When I first started writing my books I was not in the position to have a research staff. Back in the day it was just me with pad and paper in hand fortified with enormous drive and conviction. I was going to get the information I needed to do my work, hell or high water. Regrettably it was often hell and even more often then that high water.

I remember once in the early 90s I was at Lord and Taylor in downtown Chicago shopping with my mother. I was going to do my thing at the cosmetic counters while my mother shopped. As my mother went to the handbag department, I approached the counters ready to do battle with whoever was lying in wait to stop me from my goal.

My technique was always the same, I would tell the salesperson that my dermatologist wanted to know the ingredients in the products I was using or wanted to use so he could determine if they were right for me. (Okay, I know that is a blatant lie and I’m not proud of it, but the truth rarely, if ever worked. This was the only way to accomplish what I needed to write my books.) This lie almost always gave me some amount of access for a period of time which could last with out incident anywhere from 15 minutes to occasionally even an hour. I would stand off to one side trying to be as inconspicuous as possible, then, as best I could, I began writing down ingredient listings as fast as my hand could fly across my notepad. The goal was to get as much done as I could before anyone took notice of me because once they did at some random moment the inevitable was sure to happen.
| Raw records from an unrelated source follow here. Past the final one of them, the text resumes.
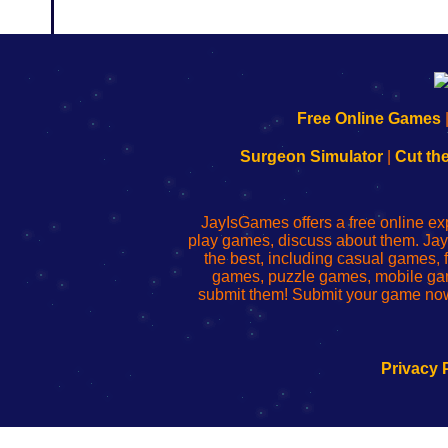
192.168.0.1
192.168.o.1
192.168.1.1
192.168.178.1
|
|
|
|
192.168.0.1
192.168.0.1
192.168.l.l
192.168.l78.l
Free Online Games
-
-
-
-
Learn
Inicio
Learn
Leer
Surgeon Simulator
|
Cut th
to
de
to
uw
Configure
sesión
Configure
Wi-
Your
de
Your
Fing-
JayIsGames offers a free online ex
Wi-
administrador
Wi-
router
play games, discuss about them. Jay
Fing
del
Fing
configureren
the best, including casual games
Router
enrutador
Router
games, puzzle games, mobile ga
de
submit them! Submit your game now
red
Privacy 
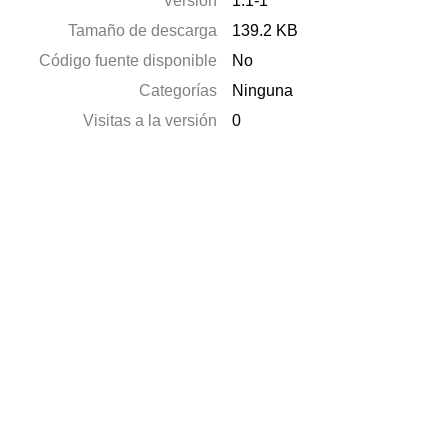
Versión
1.1-1
Tamaño de descarga
139.2 KB
Código fuente disponible
No
Categorías
Ninguna
Visitas a la versión
0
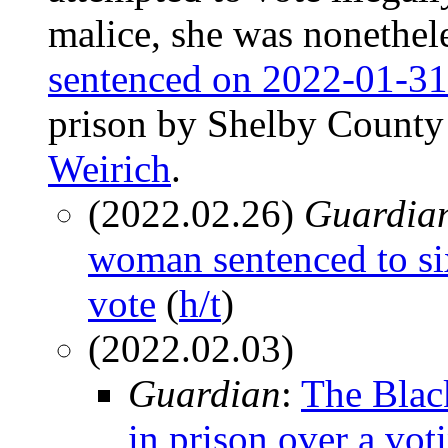
malice, she was nonethel
sentenced on 2022-01-31
prison by Shelby County 
Weirich
.
(2022.02.26)
Guardia
woman sentenced to six 
vote
(
h/t
)
(2022.02.03)
Guardian
:
The Blac
in prison over a vot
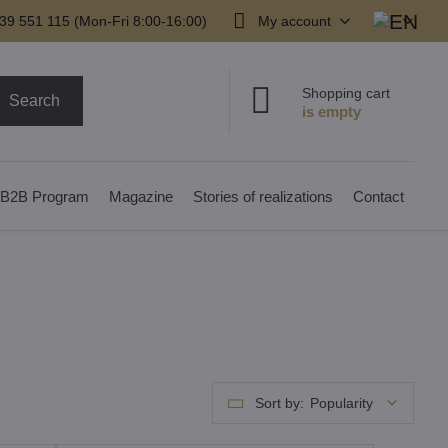
39 551 115 (Mon-Fri 8:00-16:00)
My account
Shopping cart
Search
B2B Program
Magazine
Stories of realizations
Contact
Sort by:
Popularity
In this instance, the inevitable happened after about 30 minutes. One of the women from the other counters observed what I was doing and that was the end of my work. Usually the salesperson just asks me to leave but in this case she had actually called the store manager down and he arrived with a security guard in tow. Can you believe that! The store manager and the security guard, you would think I was shoplifting or worse wielding a weapon of some kind, my only weapon was my pad of paper which the security guard took from me. Now that was a first.
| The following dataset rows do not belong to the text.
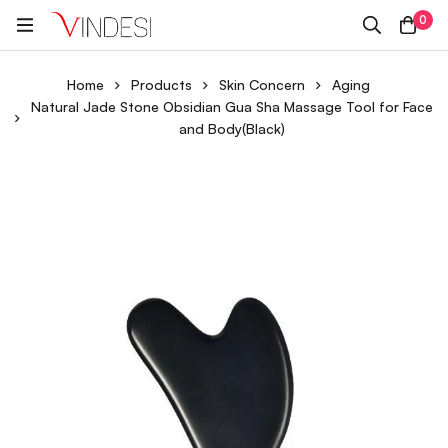
0
Home
Products
Skin Concern
Aging
Natural Jade Stone Obsidian Gua Sha Massage Tool for Face
and Body(Black)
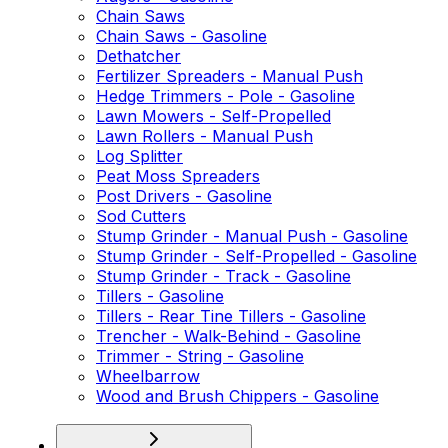
Chain Saws
Chain Saws - Gasoline
Dethatcher
Fertilizer Spreaders - Manual Push
Hedge Trimmers - Pole - Gasoline
Lawn Mowers - Self-Propelled
Lawn Rollers - Manual Push
Log Splitter
Peat Moss Spreaders
Post Drivers - Gasoline
Sod Cutters
Stump Grinder - Manual Push - Gasoline
Stump Grinder - Self-Propelled - Gasoline
Stump Grinder - Track - Gasoline
Tillers - Gasoline
Tillers - Rear Tine Tillers - Gasoline
Trencher - Walk-Behind - Gasoline
Trimmer - String - Gasoline
Wheelbarrow
Wood and Brush Chippers - Gasoline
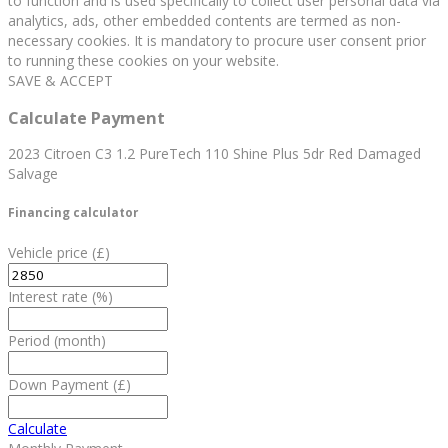
to function and is used specifically to collect user personal data via
analytics, ads, other embedded contents are termed as non-
necessary cookies. It is mandatory to procure user consent prior
to running these cookies on your website.
SAVE & ACCEPT
Calculate Payment
2023 Citroen C3 1.2 PureTech 110 Shine Plus 5dr Red Damaged
Salvage
Financing calculator
Vehicle price
(£)
Interest rate
(%)
Period
(month)
Down Payment
(£)
Calculate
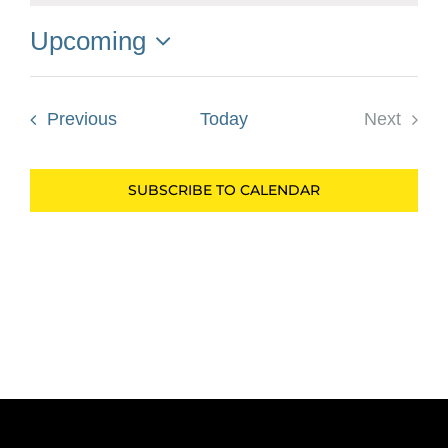
Upcoming
Select
date.
Events
Previous
Today
Next
Events
SUBSCRIBE TO CALENDAR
He told me I was to leave immediately and they would escort me out. As innocently as I could (though my anger and frustration I’m sure came through) I asked what the problem was given I was only writing down information that was legally there for the consumer and that I was almost done and I was going to go shopping in other parts of the store (by the way, that part wasn’t a lie). But nooooo, the manager insisted the information on the label was proprietary (yah, right, proprietary my ass) and that what I was doing could get me arrested but because I was there with my mother he wasn’t going to call the police. It probably didn’t help that my mother was yelling at him with full voice exclaiming that he should leave her daughter alone, by then he wanted us out of there as soon as possible.

The reason no one else writes the kind of books I do is because no one would put up with the insults and threats I’ve dealt with over the years to do their research. From cosmetics salespeople to angry cosmetic companies, I piss off a lot of people. Thankfully, I rarely make my readers mad, 7 editions of my book later there are enough people who don’t want to go to the cosmetic counter without me that I will continue doing what I do, and putting up with insanity at the counters. Although nowadays, thankfully, I have a team of researchers who for the past four editions of my book have saved me from the wrath, fury, and peril that I had to put up with at the cosmetic counters in the past.